## DESCRIPTION OF THE TASK:
For the records below, tally the lines that include the word "Waterloo" and give only the tally.
_ _ _
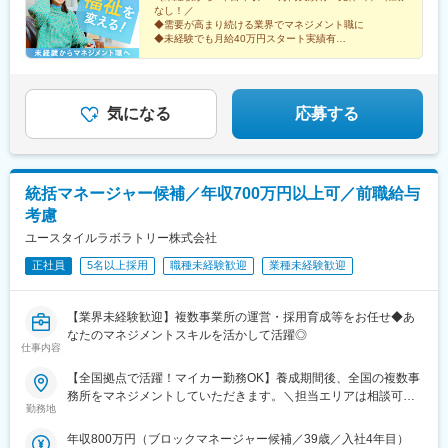
充実していますので、現在のお住まいに関わらずご希望をお知ら
なし！／
◆需要が高まり続ける業界でマネジメント職に
せください！☆『寮費無料プラン』あり（規定有）：下記勤務地
◆未経験でも月給40万円スタート実績有
希望・移住希望の方はお気軽にご相談ください！※【北海道】【東
◆30～40代の女性マネジャー多数活躍中
京都】【神奈川県】【新潟県】【三重県】【滋賀県】【沖縄県】
◆会社負担で資格取得可能
での勤務の場合★全国のご希望勤務地へU・Iターン可能・初期費
◆株式上場を目指す急成長ベンチャー
用会社負担等の移住支援あり（規定有）・U・Iターン転勤希望者
気になる
応募する
への1年間の支援あり（規定有）★江戸川・川崎・湘南・川越・香
川・徳島・青森にて新規事業所オープン！
統括マネージャー候補／年収700万円以上可／前職給与
考慮
ユースタイルラボラトリー株式会社
正社員
5名以上採用
職種未経験歓迎
業種未経験歓迎
【業界未経験歓迎】複数事業所の運営・採用育成等をお任せ◆あ
なたのマネジメントスキルを活かして活躍◎
仕事内容
【全国拠点で活躍！マイカー勤務OK】養成期間後、全国の複数事
務所をマネジメントしていただきます。＼担当エリアは相談可
勤務地
能！／近隣エリアまたは全国から好きなエリアを相談できます！
《養成期間中の勤務地》現在は東京、横浜、埼玉、福岡の事業所
年収800万円（ブロックマネージャー候補／39歳／入社4年目）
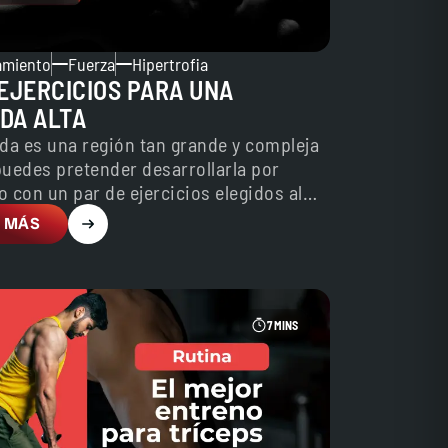
amiento
Fuerza
Hipertrofia
 EJERCICIOS PARA UNA
DA ALTA
da es una región tan grande y compleja
uedes pretender desarrollarla por
 con un par de ejercicios elegidos al
 MÁS
7 MINS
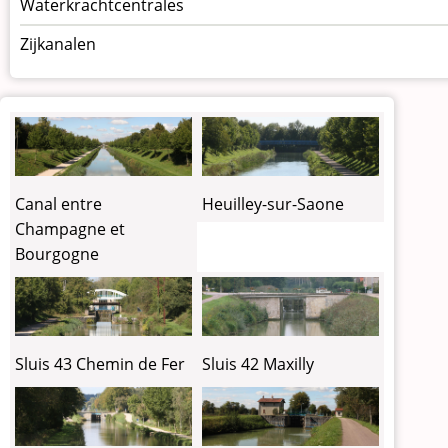
Waterkrachtcentrales
Zijkanalen
Canal entre
Heuilley-sur-Saone
Champagne et
Bourgogne
Sluis 43 Chemin de Fer
Sluis 42 Maxilly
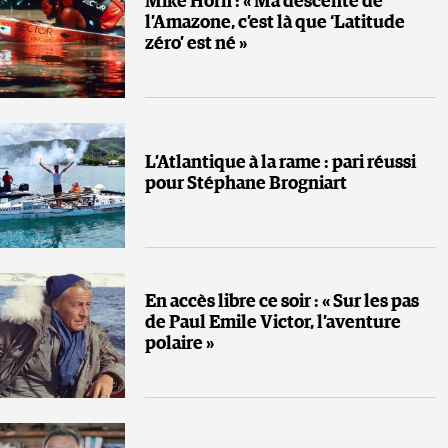
Mike Horn : « Ma descente de
l’Amazone, c’est là que ‘Latitude
zéro’ est né »
L’Atlantique à la rame : pari réussi
pour Stéphane Brogniart
En accès libre ce soir : « Sur les pas
de Paul Emile Victor, l’aventure
polaire »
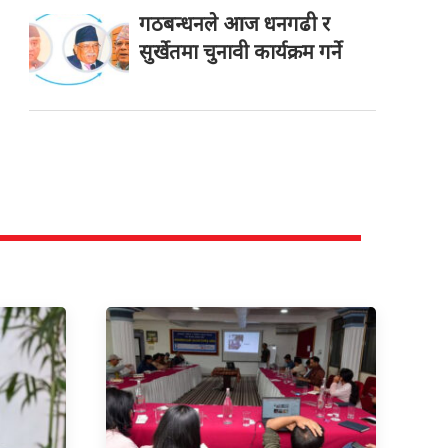
गठबन्धनले आज धनगढी र
सुर्खेतमा चुनावी कार्यक्रम गर्ने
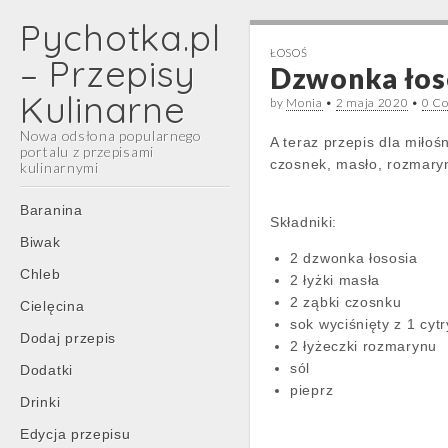
Pychotka.pl
ŁOSOŚ
– Przepisy
Dzwonka łos
Kulinarne
by
Monia
•
2 maja 2020
•
0 C
Nowa odsłona popularnego
A teraz przepis dla miło
portalu z przepisami
czosnek, masło, rozmary
kulinarnymi
Main
Skip
Baranina
Składniki:
menu
to
Biwak
content
2 dzwonka łososia
Chleb
2 łyżki masła
2 ząbki czosnku
Cielęcina
sok wyciśnięty z 1 cyt
Dodaj przepis
2 łyżeczki rozmarynu
sól
Dodatki
pieprz
Drinki
Edycja przepisu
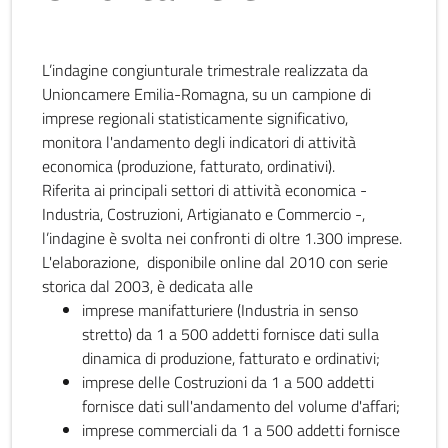
L’indagine congiunturale trimestrale realizzata da
Unioncamere Emilia-Romagna, su un campione di
imprese regionali statisticamente significativo,
monitora l'andamento degli indicatori di attività
economica (produzione, fatturato, ordinativi).
Riferita ai principali settori di attività economica -
Industria, Costruzioni, Artigianato e Commercio -,
l’indagine è svolta nei confronti di oltre 1.300 imprese.
L'elaborazione, disponibile online dal 2010 con serie
storica dal 2003, è dedicata alle
imprese manifatturiere (Industria in senso
stretto) da 1 a 500 addetti fornisce dati sulla
dinamica di produzione, fatturato e ordinativi;
imprese delle Costruzioni da 1 a 500 addetti
fornisce dati sull'andamento del volume d'affari;
imprese commerciali da 1 a 500 addetti fornisce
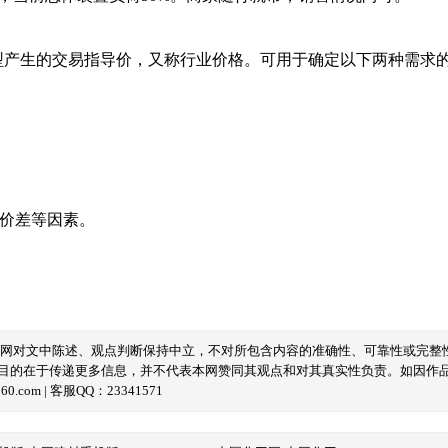
型产生的交易指导价，又称行业价格。可用于确定以下两种需求
域价差等因素。
本网对文中陈述、观点判断保持中立，不对所包含内容的准确性、可靠性或完整
目的在于传递更多信息，并不代表本网赞同其观点和对其真实性负责。如因作
com | 客服QQ：23341571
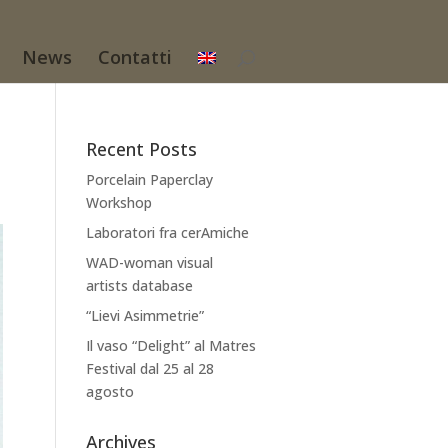
News
Contatti
Recent Posts
Porcelain Paperclay
Workshop
Laboratori fra cerAmiche
WAD-woman visual
artists database
“Lievi Asimmetrie”
Il vaso “Delight” al Matres
Festival dal 25 al 28
agosto
Archives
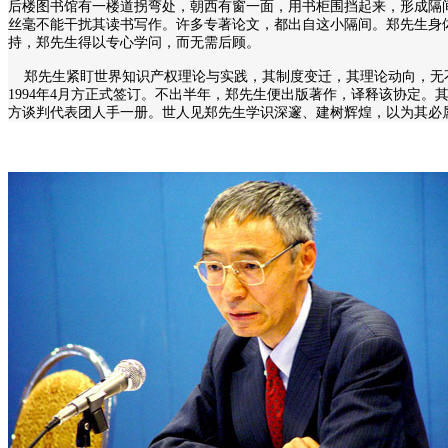
后楼图书馆有一楼道拐弯处，朝西有窗一面，用书柜围挡起来，形成隔
丝毫不能干扰其读书写作。许多专著论文，都出自这小隔间。郑先生身
持，郑先生得以专心学问，而无需后顾。
郑先生紧盯世界知识产权理论与实践，其制度变迁，其理论动向，无不在
1994年4月方正式签订。不出半年，郑先生便出版著作，译释该协定
方谈判代表团人手一册。世人见郑先生学识深邃、建树辉煌，以为其必属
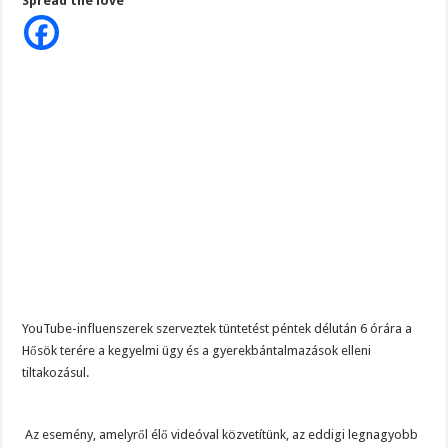
Spread the love
van
Magyar Péter ezt üzente Orbánnak……, ez az eddigi legkeményebb üzenet !
a
Hősök
terén..
Tragédia az erőműben! – Kiadták a megrendítő közleményt:
az
ellenzékiek
„EZÉRT BESZÉLNEK RÓLA ENNYIEN!” – Magyar Péter kíméletlen válasza Szentki
szerint
”
pár
ember
”
…
Na
ez
nem
semmi
YouTube-influenszerek szerveztek tüntetést péntek délután 6 órára a
Hősök terére a kegyelmi ügy és a gyerekbántalmazások elleni
tiltakozásul.
Az esemény, amelyről élő videóval közvetítünk, az eddigi legnagyobb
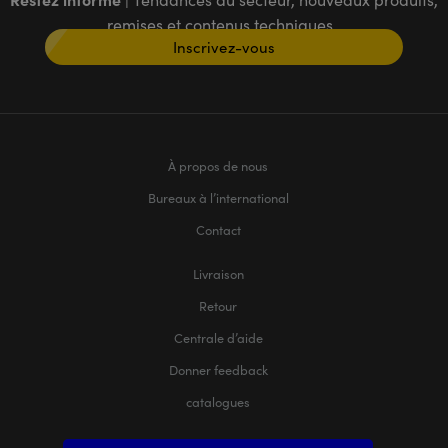
remises et contenus techniques
Inscrivez-vous
À propos de nous
Bureaux à l’international
Contact
Livraison
Retour
Centrale d’aide
Donner feedback
catalogues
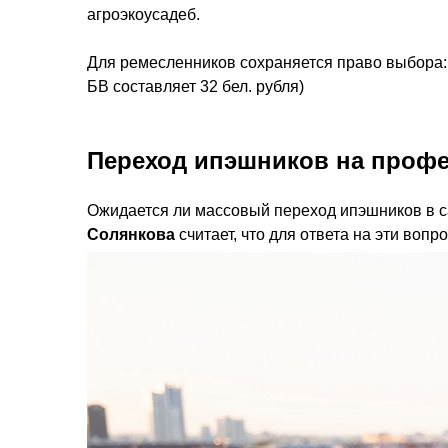
агроэкоусадеб.
Для ремесленников сохраняется право выбора: 
БВ составляет 32 бел. рубля)
Переход ипэшников на профе
Ожидается ли массовый переход ипэшников в са
Солянкова
считает, что для ответа на эти вопр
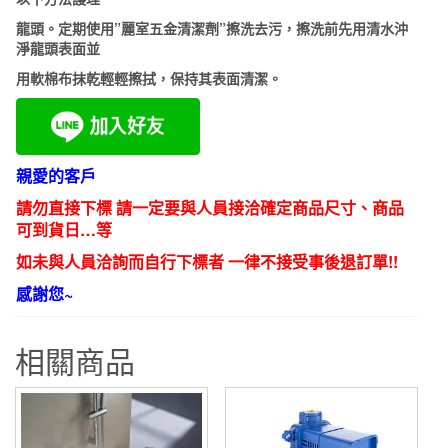
龍頭。定期使用”麗室五金清潔劑”擦洗去污，擦洗前先用清水沖
淨龍頭表面並
用軟棉布抹乾輕輕擦拭，保持其表面清潔。
親愛的客戶
請勿直接下標 請一定要與人員接洽確定商品尺寸、商品
可到貨日…等
如未與人員洽詢而自行下標者 一律不接受事後退訂單!!
感謝您~
相關商品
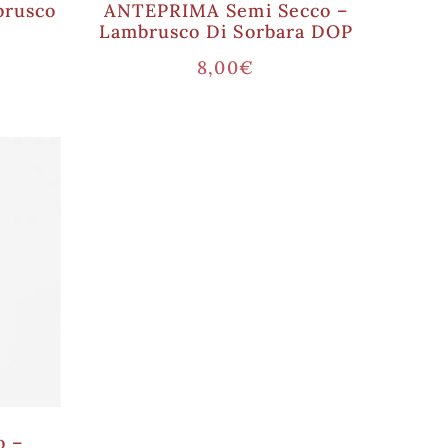
brusco
ANTEPRIMA Semi Secco –
Lambrusco Di Sorbara DOP
8,00
€
o –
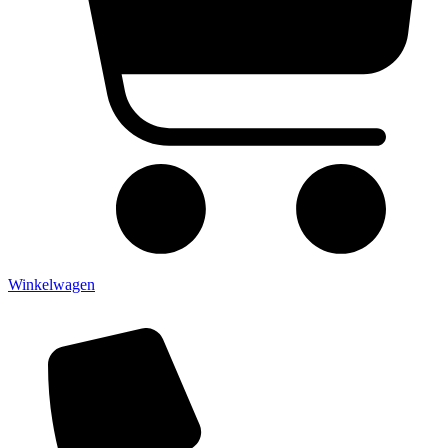
Winkelwagen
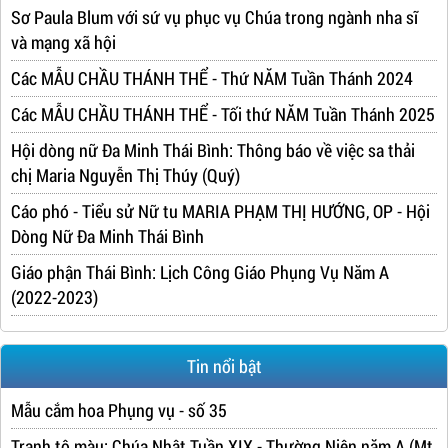
Sơ Paula Blum với sứ vụ phục vụ Chúa trong ngành nha sĩ
và mạng xã hội
Các MẪU CHẦU THÁNH THỂ - Thứ NĂM Tuần Thánh 2024
Các MẪU CHẦU THÁNH THỂ - Tối thứ NĂM Tuần Thánh 2025
Hội dòng nữ Đa Minh Thái Bình: Thông báo về việc sa thải
chị Maria Nguyễn Thị Thúy (Quý)
Cáo phó - Tiểu sử Nữ tu MARIA PHẠM THỊ HƯỚNG, OP - Hội
Dòng Nữ Đa Minh Thái Bình
Giáo phận Thái Bình: Lịch Công Giáo Phụng Vụ Năm A
(2022-2023)
Tin nổi bật
Mẫu cắm hoa Phụng vụ - số 35
Tranh tô màu: Chúa Nhật Tuần XIX - Thường Niên năm A (Mt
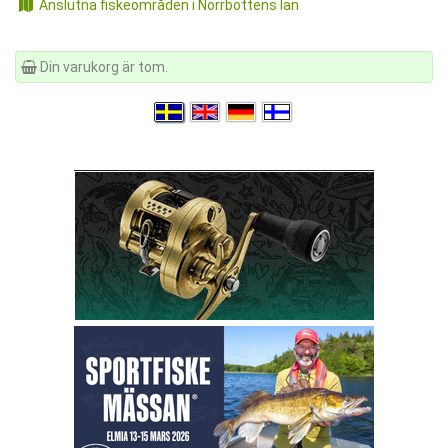
Anslutna fiskeområden i Norrbottens län
Din varukorg är tom.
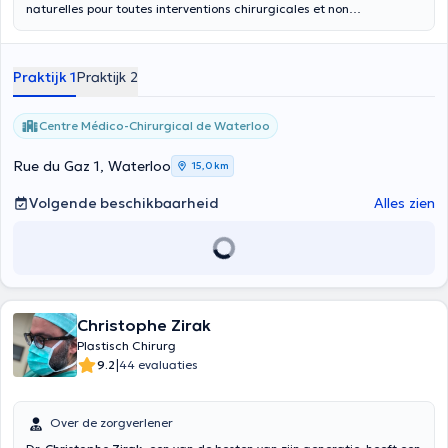
naturelles pour toutes interventions chirurgicales et non
chirurgicales esthétiques . Son équipe et lui même combinent des
années d’expérience et de nouvelles technologies.
Praktijk 1
Praktijk 2
Centre Médico-Chirurgical de Waterloo
Rue du Gaz 1, Waterloo
15,0 km
Volgende beschikbaarheid
Alles zien
Christophe Zirak
Plastisch Chirurg
|
9.2
44 evaluaties
Over de zorgverlener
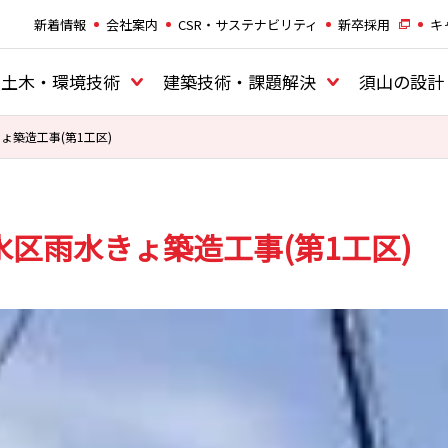
新着情報
会社案内
CSR・サステナビリティ
新卒採用
キ
土木・環境技術
建築技術・課題解決
須山の設計
ょ築造工事(第1工区)
水区雨水きょ築造工事(第1工区)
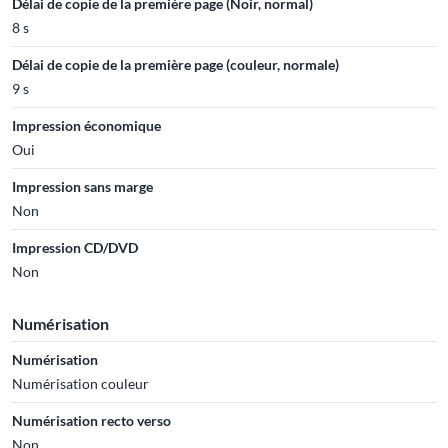
Délai de copie de la première page (Noir, normal)
8 s
Délai de copie de la première page (couleur, normale)
9 s
Impression économique
Oui
Impression sans marge
Non
Impression CD/DVD
Non
Numérisation
Numérisation
Numérisation couleur
Numérisation recto verso
Non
_ _ _
## ANSWER SECTION:
2